• YOUR INSTRUCTIONS
Reproduce nothing but the lines from the one with "line: (352, 344)" down to the last line of the data below.

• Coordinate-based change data
+ + + + + + +

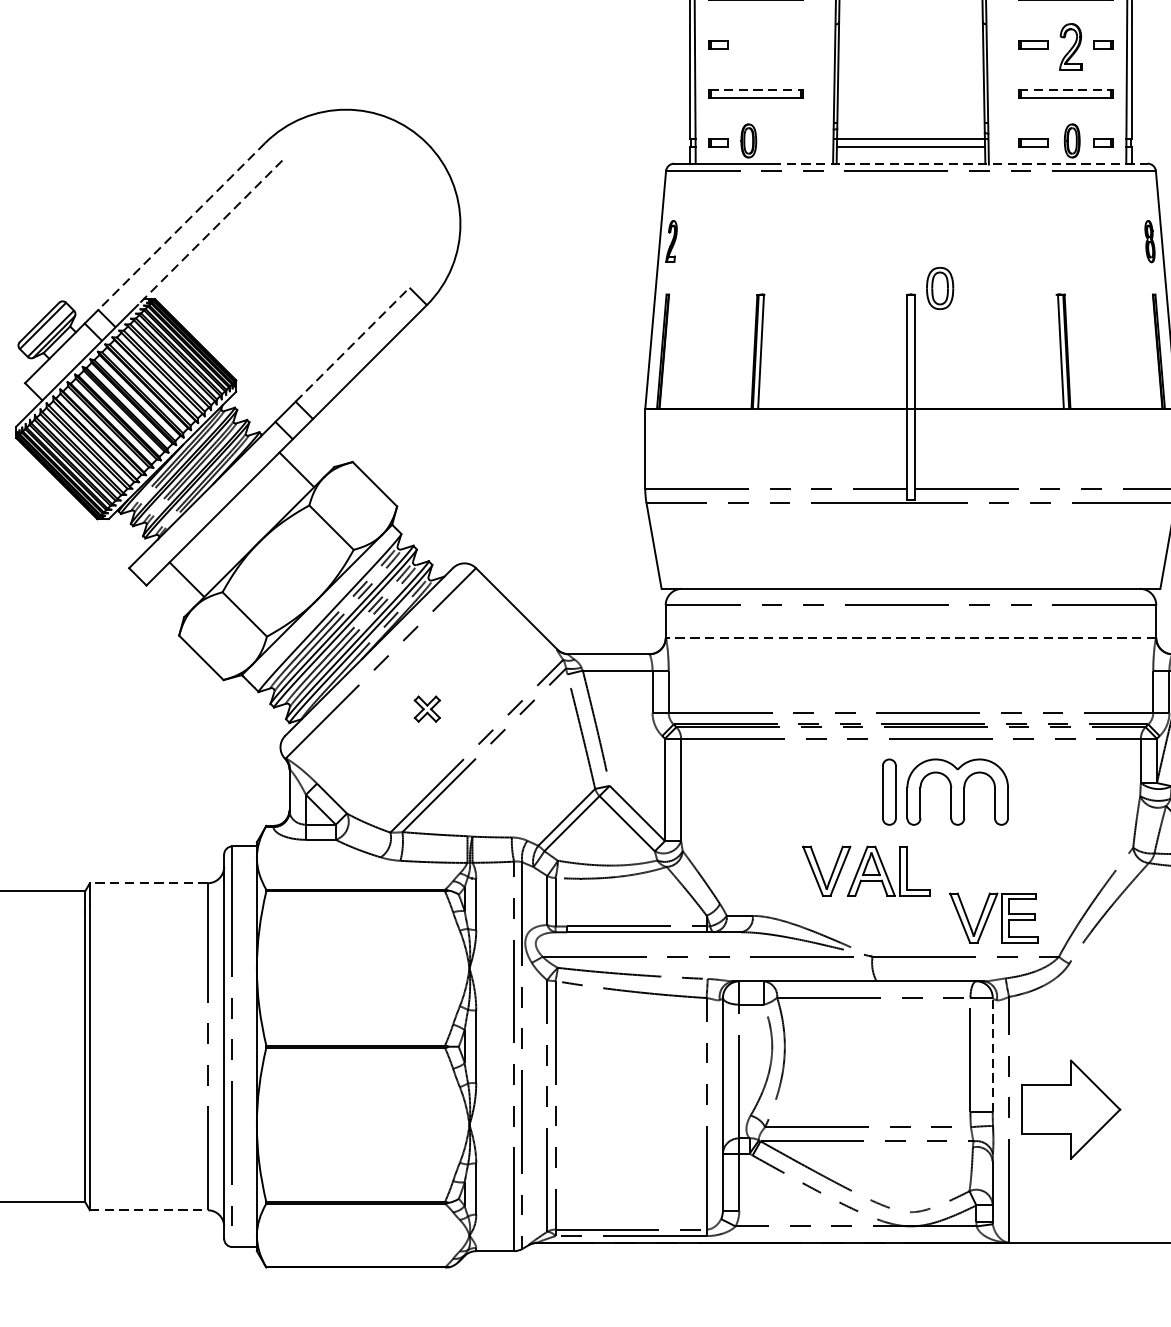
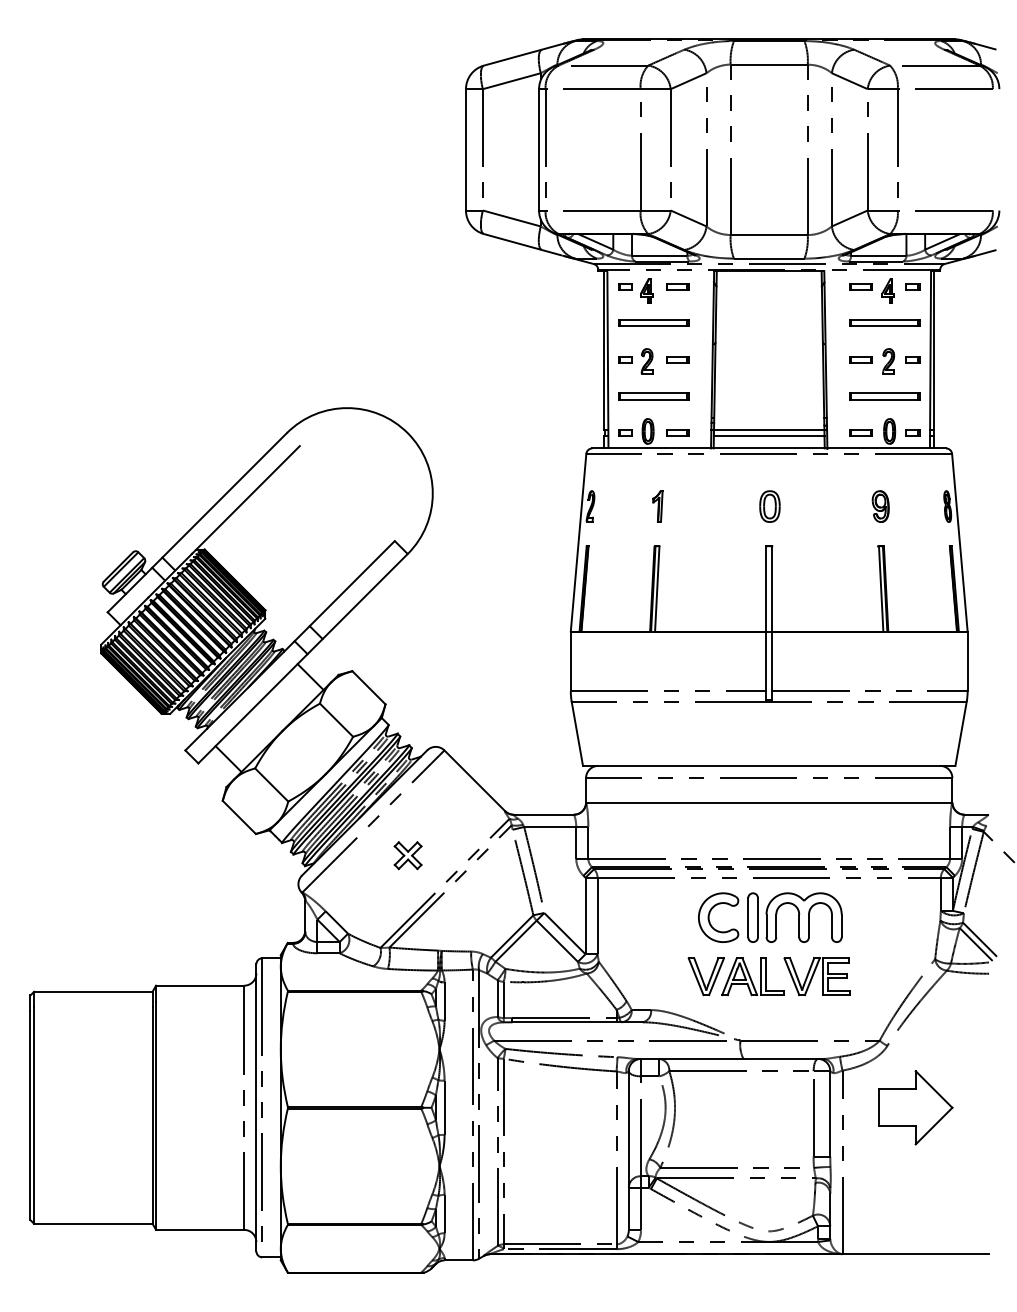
part: (788, 44) -> (677, 359), added
part: (746, 47) -> (646, 361), added
part: (1070, 47) -> (888, 361), size x0.71
line: (757, 90) -> (654, 393), dashed -> solid
line: (1066, 90) -> (885, 393), dashed -> solid
part: (788, 142) -> (677, 432), added
line: (960, 163) -> (806, 448), dashed -> solid
line: (181, 226) -> (224, 495), dashed -> solid
line: (209, 233) -> (245, 500), dashed -> solid
part: (761, 241) -> (657, 506), added
part: (1060, 241) -> (880, 506), added
part: (939, 288) -> (769, 506), moved
line: (352, 344) -> (352, 583), dashed -> solid
line: (910, 637) -> (768, 802), dashed -> solid
part: (426, 708) -> (407, 855), size x1.43
part: (832, 786) -> (710, 913), added
line: (148, 882) -> (199, 985), dashed -> solid
part: (993, 917) -> (816, 976), moved
line: (993, 1054) -> (830, 1113), dashed -> solid
part: (1070, 1109) -> (915, 1107), moved
line: (149, 1209) -> (200, 1229), dashed -> solid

+ + + + + + +

• OUTPUT FOR THIS EXERCISE
line: (352, 344) -> (352, 583), dashed -> solid
line: (910, 637) -> (768, 802), dashed -> solid
part: (426, 708) -> (407, 855), size x1.43
part: (832, 786) -> (710, 913), added
line: (148, 882) -> (199, 985), dashed -> solid
part: (993, 917) -> (816, 976), moved
line: (993, 1054) -> (830, 1113), dashed -> solid
part: (1070, 1109) -> (915, 1107), moved
line: (149, 1209) -> (200, 1229), dashed -> solid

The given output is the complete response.